→ **Trecho do texto**
Quem explica a ‘positividade atrasada’ dos exames é o pesquisador e professor da Unesp Vitor Engracia Valenti
Nos últimos meses, um fenômeno vem se tornando comum no Brasil e no mundo: pessoas com sintomas de COVID-19 (tosse, coriza, febre) testam negativo em testes rápidos de antígeno, mas positivo alguns dias depois. A ausência de medidas de precaução, como isolamento e uso de máscaras, nesse período de resultado negativo, contribui para novas cadeias de transmissão e aumento de casos.
Testes de COVID-19: Precisão e Confusão
Existem três principais testes para detecção de COVID-19: o teste de anticorpos (que identifica se a pessoa já teve a doença), o teste de antígeno (que detecta partículas virais) e o PCR (considerado o padrão-ouro, com maior precisão). A confusão surge principalmente com o teste de antígeno, que pode apresentar resultados falso-negativos em casos de baixa carga viral, especialmente em indivíduos vacinados, que podem apresentar sintomas mas poucas partículas do vírus no organismo. O PCR, por sua vez, apresenta maior precisão, conseguindo detectar a COVID-19 mesmo em pessoas assintomáticas.

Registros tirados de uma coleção
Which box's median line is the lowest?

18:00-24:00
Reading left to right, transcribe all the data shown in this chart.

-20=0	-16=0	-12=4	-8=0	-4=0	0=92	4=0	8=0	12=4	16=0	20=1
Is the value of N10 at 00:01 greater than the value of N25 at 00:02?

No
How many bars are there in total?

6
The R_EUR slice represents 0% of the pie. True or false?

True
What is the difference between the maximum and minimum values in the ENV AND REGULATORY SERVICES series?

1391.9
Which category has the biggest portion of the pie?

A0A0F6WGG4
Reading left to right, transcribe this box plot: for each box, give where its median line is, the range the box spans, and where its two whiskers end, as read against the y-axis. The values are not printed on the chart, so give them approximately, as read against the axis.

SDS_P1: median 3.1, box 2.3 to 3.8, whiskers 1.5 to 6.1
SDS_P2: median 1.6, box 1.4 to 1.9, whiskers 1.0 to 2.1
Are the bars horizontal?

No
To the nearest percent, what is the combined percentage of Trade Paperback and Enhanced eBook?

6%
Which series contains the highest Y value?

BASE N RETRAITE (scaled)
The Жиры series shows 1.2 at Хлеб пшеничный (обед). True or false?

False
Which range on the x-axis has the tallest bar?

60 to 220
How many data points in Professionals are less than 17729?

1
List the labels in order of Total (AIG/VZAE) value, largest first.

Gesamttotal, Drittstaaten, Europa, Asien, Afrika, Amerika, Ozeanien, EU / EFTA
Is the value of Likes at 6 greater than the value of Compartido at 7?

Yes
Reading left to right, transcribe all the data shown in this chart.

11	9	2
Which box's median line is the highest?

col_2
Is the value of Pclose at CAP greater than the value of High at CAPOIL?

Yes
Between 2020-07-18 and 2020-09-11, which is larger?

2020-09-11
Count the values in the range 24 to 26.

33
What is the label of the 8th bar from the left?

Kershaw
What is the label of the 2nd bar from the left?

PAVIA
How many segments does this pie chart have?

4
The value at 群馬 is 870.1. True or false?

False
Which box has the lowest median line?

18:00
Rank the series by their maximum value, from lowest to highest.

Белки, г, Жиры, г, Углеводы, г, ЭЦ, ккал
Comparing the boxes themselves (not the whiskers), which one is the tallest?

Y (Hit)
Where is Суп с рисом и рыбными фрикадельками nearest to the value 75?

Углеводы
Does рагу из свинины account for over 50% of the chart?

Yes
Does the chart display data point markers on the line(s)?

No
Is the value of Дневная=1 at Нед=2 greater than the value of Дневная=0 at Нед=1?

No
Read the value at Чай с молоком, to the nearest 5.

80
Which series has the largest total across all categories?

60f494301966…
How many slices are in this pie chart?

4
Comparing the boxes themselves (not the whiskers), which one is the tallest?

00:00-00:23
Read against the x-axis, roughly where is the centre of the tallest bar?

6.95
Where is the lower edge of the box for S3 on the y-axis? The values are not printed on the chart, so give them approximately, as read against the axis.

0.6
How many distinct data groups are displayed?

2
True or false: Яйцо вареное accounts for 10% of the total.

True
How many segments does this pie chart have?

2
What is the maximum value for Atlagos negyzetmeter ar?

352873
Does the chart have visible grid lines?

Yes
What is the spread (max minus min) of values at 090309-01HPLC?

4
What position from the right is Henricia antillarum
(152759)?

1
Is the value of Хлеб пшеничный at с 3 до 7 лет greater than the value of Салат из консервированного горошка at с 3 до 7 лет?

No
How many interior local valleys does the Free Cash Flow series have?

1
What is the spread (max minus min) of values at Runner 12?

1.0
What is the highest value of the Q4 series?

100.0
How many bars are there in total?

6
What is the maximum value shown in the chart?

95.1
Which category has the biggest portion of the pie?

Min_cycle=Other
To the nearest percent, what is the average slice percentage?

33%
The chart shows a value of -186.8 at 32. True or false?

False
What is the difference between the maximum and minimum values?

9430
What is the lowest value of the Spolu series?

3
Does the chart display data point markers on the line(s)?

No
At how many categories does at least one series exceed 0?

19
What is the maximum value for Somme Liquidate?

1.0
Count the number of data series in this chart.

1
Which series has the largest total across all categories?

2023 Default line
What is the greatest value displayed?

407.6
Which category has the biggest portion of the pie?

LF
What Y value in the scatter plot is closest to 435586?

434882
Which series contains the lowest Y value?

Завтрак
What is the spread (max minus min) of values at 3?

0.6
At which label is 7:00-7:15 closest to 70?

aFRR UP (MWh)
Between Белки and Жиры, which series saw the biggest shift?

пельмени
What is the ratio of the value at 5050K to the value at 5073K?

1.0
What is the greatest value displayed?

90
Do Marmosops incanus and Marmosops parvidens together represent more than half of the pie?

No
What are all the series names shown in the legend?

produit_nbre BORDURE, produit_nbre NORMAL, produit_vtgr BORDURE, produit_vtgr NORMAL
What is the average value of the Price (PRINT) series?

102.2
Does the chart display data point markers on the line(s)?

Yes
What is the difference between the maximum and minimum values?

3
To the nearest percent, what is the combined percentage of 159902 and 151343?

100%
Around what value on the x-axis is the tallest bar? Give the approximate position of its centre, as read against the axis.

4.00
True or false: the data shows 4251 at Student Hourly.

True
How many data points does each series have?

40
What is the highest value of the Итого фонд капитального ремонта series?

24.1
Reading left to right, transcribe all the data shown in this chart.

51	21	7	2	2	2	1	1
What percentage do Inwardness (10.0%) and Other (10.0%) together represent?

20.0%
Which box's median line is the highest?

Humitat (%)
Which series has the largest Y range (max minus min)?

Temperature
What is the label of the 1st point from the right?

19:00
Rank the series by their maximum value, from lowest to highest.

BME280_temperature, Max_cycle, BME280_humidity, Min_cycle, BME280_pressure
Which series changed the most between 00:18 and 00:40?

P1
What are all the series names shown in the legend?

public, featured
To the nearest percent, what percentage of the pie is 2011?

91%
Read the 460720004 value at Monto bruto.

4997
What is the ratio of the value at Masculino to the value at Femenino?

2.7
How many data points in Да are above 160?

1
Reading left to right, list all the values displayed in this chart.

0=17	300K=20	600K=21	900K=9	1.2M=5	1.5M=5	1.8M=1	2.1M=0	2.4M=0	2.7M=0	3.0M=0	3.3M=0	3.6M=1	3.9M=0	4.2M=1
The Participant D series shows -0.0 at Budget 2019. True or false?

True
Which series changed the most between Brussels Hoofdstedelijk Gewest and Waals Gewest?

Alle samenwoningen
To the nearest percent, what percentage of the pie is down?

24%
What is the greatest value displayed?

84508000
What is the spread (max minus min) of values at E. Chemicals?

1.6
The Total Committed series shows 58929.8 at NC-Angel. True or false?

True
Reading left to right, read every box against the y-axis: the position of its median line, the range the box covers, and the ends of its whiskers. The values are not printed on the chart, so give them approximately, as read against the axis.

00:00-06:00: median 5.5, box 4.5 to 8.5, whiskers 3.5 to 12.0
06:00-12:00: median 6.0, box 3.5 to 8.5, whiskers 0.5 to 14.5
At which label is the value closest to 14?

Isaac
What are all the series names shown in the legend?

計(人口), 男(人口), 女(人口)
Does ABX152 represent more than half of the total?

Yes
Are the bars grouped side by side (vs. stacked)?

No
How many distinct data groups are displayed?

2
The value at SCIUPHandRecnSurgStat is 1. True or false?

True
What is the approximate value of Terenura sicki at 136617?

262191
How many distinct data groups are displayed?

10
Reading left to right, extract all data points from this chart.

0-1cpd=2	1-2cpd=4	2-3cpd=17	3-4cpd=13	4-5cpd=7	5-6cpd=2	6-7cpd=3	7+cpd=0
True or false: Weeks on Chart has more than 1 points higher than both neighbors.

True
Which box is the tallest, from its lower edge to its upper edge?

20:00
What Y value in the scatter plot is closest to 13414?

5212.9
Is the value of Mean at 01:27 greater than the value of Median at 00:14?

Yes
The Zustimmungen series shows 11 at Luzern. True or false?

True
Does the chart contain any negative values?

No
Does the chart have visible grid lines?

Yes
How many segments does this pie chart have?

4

→ **Suas tarefas**
- 1) Quais são os principais testes para detectar COVID-19 citados no texto sobre testes de COVID-19? Liste todos.
- 2) Copie fielmente o trecho do texto sobre testes de COVID-19 que vai de "Testes de COVID-19: Precisão" até "em pessoas assintomáticas.", incluindo essas duas partes.
Responda usando só o texto, sem os registros.

→ **Exercício resolvido**
- 1) Teste de anticorpos, teste de antígeno e PCR.

- 2)
Testes de COVID-19: Precisão e Confusão
Existem três principais testes para detecção de COVID-19: o teste de anticorpos (que identifica se a pessoa já teve a doença), o teste de antígeno (que detecta partículas virais) e o PCR (considerado o padrão-ouro, com maior precisão). A confusão surge principalmente com o teste de antígeno, que pode apresentar resultados falso-negativos em casos de baixa carga viral, especialmente em indivíduos vacinados, que podem apresentar sintomas mas poucas partículas do vírus no organismo. O PCR, por sua vez, apresenta maior precisão, conseguindo detectar a COVID-19 mesmo em pessoas assintomáticas.